───── Entries supplied
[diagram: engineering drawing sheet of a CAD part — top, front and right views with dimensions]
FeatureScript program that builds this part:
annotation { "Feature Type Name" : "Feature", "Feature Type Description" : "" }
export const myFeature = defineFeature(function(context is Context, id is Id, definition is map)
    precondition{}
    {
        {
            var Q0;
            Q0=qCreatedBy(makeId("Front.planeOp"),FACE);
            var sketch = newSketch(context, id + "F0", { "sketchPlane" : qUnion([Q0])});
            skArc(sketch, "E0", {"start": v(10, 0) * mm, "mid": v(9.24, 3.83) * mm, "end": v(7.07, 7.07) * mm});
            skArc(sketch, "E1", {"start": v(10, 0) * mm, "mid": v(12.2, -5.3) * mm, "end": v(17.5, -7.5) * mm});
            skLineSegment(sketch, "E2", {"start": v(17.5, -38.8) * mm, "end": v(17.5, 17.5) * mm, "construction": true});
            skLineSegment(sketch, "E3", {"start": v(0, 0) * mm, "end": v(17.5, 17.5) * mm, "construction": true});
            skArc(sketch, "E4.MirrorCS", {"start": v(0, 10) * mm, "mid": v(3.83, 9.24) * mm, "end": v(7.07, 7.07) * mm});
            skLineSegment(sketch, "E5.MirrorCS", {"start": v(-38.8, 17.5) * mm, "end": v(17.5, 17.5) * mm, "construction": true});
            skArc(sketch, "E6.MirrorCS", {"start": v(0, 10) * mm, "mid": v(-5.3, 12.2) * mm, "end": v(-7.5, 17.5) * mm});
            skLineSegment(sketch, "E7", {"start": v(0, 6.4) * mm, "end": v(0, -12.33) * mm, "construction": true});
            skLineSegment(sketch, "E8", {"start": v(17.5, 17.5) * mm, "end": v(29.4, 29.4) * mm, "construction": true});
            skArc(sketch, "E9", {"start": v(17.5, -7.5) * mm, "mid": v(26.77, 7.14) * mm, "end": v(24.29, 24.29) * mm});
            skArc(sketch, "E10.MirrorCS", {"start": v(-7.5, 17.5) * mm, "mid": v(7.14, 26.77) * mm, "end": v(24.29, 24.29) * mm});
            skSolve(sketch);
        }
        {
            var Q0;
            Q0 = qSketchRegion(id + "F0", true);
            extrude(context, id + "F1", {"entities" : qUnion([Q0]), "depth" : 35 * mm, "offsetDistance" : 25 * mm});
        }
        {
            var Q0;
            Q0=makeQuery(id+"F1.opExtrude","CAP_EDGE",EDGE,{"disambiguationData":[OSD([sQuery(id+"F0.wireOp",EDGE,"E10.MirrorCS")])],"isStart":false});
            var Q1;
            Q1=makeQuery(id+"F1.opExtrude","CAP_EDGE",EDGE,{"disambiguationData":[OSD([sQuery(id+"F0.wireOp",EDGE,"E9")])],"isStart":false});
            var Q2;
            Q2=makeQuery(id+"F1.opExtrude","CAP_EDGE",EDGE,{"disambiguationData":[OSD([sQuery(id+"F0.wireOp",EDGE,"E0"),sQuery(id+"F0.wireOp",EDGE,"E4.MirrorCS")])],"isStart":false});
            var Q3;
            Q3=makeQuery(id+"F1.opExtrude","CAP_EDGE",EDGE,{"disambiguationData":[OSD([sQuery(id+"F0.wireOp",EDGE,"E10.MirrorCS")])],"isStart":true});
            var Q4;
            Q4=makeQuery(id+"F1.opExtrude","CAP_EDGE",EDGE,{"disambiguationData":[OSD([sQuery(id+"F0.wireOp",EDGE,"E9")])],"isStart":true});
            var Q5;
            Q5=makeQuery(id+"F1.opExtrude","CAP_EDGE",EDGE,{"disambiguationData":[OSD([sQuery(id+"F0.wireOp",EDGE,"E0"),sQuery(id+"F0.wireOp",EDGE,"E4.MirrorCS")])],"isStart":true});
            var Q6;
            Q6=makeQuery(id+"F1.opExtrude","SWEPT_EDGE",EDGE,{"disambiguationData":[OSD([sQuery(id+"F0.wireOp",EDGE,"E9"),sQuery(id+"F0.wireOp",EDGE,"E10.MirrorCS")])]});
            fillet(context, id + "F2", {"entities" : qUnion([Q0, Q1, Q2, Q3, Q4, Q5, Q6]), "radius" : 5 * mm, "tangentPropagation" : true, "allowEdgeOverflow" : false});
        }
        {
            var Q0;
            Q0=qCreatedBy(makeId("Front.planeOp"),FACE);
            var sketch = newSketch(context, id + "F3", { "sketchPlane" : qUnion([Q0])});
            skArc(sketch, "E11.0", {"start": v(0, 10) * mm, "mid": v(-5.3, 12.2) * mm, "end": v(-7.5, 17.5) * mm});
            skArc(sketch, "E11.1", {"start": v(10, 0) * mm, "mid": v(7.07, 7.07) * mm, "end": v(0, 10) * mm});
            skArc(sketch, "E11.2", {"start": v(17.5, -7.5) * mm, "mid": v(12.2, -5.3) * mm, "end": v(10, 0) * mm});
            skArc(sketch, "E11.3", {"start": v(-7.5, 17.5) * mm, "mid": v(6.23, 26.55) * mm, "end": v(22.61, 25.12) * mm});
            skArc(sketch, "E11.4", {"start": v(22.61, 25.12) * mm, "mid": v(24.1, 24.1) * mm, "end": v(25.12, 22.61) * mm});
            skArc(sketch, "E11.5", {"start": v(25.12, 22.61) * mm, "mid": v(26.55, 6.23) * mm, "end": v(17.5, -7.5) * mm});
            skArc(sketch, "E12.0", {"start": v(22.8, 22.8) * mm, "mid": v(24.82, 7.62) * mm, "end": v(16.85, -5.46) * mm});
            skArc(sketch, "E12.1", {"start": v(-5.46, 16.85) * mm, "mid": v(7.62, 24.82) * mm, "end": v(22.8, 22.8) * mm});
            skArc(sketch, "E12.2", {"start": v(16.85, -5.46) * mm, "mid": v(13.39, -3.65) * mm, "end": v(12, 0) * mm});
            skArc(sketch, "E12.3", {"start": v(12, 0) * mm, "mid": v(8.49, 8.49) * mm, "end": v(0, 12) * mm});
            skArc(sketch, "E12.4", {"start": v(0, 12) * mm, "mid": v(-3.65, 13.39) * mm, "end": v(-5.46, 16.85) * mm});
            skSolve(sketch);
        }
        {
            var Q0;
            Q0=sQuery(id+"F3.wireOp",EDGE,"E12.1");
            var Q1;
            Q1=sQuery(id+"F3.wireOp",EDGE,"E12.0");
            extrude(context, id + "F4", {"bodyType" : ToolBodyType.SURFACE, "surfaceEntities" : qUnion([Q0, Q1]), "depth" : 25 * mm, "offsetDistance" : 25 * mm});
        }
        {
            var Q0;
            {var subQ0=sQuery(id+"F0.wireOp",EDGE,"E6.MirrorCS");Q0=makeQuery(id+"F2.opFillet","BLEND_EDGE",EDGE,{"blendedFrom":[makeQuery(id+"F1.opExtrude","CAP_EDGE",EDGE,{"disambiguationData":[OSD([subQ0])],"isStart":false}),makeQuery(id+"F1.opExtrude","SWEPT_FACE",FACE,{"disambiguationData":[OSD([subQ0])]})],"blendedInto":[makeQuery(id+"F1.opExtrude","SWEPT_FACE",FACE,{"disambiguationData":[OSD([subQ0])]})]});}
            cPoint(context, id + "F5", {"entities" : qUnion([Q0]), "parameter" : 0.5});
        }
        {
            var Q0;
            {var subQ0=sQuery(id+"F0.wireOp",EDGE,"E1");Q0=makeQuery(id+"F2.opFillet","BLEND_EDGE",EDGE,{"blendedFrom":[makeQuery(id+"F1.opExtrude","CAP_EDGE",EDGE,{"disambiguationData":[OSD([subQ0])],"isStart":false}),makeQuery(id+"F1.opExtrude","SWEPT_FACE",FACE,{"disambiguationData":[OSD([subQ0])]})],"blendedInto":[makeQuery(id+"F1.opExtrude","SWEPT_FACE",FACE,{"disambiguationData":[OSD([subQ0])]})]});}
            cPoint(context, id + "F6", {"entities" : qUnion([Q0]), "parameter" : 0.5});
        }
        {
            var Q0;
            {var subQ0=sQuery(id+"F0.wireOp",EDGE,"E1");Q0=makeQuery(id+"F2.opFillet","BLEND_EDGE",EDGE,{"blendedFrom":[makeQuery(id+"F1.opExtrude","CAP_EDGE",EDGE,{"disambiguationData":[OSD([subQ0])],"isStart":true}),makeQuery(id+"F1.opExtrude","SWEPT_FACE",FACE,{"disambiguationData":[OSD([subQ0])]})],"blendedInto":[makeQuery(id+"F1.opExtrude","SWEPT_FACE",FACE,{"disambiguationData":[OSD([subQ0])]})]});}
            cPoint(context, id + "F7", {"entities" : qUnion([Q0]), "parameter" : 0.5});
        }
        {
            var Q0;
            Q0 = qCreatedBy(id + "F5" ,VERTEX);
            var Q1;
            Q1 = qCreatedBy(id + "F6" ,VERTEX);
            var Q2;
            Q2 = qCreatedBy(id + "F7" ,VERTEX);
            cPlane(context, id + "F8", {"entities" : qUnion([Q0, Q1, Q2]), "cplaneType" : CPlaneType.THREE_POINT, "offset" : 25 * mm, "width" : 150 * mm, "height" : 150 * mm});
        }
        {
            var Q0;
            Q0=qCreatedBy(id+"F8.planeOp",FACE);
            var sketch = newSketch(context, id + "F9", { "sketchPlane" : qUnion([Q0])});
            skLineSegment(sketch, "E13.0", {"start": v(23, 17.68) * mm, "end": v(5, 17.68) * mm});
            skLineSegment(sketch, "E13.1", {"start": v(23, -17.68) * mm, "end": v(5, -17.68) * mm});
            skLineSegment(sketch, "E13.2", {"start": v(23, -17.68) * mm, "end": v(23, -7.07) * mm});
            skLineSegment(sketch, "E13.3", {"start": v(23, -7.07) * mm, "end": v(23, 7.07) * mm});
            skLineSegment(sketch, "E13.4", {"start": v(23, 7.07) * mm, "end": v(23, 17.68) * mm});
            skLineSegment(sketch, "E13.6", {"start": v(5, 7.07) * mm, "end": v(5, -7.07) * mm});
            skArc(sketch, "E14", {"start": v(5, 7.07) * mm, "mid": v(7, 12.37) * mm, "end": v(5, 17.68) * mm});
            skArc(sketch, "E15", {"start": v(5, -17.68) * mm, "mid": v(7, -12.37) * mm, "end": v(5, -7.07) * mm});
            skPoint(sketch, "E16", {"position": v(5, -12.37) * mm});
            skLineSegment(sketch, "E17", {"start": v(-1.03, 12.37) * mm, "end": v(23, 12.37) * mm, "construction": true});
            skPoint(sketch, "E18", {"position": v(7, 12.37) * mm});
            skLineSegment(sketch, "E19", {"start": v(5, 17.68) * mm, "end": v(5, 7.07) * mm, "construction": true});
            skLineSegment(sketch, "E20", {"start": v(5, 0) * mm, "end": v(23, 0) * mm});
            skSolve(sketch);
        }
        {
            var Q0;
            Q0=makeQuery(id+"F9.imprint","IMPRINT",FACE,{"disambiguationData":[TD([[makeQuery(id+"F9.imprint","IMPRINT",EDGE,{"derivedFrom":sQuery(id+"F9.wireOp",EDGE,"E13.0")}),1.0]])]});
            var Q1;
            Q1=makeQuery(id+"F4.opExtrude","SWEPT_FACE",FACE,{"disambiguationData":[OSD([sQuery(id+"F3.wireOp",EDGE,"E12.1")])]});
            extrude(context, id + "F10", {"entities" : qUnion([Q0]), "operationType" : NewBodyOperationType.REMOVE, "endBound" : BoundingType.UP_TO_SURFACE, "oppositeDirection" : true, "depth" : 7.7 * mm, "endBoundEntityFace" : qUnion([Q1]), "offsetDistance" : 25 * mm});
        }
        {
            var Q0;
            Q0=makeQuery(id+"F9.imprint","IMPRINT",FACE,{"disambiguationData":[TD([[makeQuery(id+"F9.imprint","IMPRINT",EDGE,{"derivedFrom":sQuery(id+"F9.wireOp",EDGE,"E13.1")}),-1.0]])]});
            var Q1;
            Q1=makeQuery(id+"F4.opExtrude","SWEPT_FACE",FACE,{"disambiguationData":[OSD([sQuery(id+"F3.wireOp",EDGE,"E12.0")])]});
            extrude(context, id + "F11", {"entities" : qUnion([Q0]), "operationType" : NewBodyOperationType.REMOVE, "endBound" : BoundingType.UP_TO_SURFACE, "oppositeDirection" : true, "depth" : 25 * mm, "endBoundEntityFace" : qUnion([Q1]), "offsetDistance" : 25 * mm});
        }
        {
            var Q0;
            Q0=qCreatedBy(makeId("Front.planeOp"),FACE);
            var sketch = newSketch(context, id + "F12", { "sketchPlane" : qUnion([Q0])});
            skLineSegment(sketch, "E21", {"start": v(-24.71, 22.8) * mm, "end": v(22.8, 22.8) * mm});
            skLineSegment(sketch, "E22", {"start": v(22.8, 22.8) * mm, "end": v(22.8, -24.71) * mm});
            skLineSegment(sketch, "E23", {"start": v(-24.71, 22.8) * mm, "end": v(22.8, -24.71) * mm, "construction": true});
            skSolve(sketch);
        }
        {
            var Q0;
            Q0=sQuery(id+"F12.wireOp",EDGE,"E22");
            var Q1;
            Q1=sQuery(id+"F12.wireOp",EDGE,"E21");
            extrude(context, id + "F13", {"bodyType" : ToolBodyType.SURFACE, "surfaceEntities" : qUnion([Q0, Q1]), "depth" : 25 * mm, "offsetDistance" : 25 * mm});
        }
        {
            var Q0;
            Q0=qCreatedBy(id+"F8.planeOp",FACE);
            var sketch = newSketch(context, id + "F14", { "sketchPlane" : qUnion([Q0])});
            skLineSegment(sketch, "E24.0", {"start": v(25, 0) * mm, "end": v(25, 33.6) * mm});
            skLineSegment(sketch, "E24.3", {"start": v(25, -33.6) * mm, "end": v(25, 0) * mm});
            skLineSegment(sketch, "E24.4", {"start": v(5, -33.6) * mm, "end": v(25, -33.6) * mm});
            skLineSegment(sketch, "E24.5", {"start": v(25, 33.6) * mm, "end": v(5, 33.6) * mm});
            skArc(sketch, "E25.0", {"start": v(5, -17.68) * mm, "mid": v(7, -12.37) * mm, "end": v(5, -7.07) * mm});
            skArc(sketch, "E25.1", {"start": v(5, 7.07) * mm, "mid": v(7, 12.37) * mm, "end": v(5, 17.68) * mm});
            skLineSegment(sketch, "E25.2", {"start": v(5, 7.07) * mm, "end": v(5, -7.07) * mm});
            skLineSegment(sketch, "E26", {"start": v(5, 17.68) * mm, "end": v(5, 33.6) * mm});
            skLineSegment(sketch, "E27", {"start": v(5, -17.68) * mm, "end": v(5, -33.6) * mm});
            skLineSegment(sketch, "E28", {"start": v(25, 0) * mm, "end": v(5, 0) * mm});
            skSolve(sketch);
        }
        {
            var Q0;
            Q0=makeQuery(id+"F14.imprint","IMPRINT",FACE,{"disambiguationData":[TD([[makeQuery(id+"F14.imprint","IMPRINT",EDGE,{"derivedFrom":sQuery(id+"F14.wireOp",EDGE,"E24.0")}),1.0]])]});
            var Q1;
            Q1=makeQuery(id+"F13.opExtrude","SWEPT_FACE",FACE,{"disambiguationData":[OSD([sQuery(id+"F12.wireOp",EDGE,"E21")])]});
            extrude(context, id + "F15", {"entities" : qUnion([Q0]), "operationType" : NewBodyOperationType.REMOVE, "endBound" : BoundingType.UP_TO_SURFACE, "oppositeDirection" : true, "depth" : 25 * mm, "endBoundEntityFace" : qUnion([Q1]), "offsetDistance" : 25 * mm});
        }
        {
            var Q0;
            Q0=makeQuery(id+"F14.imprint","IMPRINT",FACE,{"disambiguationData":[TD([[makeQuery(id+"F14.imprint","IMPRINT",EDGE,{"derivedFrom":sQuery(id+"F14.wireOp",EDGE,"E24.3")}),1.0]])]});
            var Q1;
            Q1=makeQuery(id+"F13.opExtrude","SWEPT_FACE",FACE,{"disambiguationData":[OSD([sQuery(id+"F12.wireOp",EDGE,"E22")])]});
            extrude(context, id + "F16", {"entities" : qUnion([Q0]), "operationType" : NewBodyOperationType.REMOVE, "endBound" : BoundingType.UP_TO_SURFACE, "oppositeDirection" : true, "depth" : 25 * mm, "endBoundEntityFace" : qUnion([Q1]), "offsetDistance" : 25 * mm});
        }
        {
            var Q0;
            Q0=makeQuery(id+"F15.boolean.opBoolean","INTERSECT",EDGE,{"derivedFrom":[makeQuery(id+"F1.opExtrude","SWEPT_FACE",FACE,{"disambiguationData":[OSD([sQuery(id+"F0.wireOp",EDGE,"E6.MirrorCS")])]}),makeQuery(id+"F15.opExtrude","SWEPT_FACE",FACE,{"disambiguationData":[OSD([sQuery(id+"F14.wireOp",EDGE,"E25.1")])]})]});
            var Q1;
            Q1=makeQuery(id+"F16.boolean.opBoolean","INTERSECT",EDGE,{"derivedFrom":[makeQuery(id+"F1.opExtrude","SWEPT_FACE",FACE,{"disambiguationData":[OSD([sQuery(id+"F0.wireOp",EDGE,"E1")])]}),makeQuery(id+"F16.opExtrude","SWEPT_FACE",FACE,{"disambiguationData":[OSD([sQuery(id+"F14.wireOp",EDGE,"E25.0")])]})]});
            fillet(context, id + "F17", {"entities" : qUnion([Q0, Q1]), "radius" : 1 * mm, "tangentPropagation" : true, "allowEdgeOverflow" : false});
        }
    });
──────────
→ Goal
Please state how many lines of the data above contain the string "parameter". Give only the number.

→ Output
3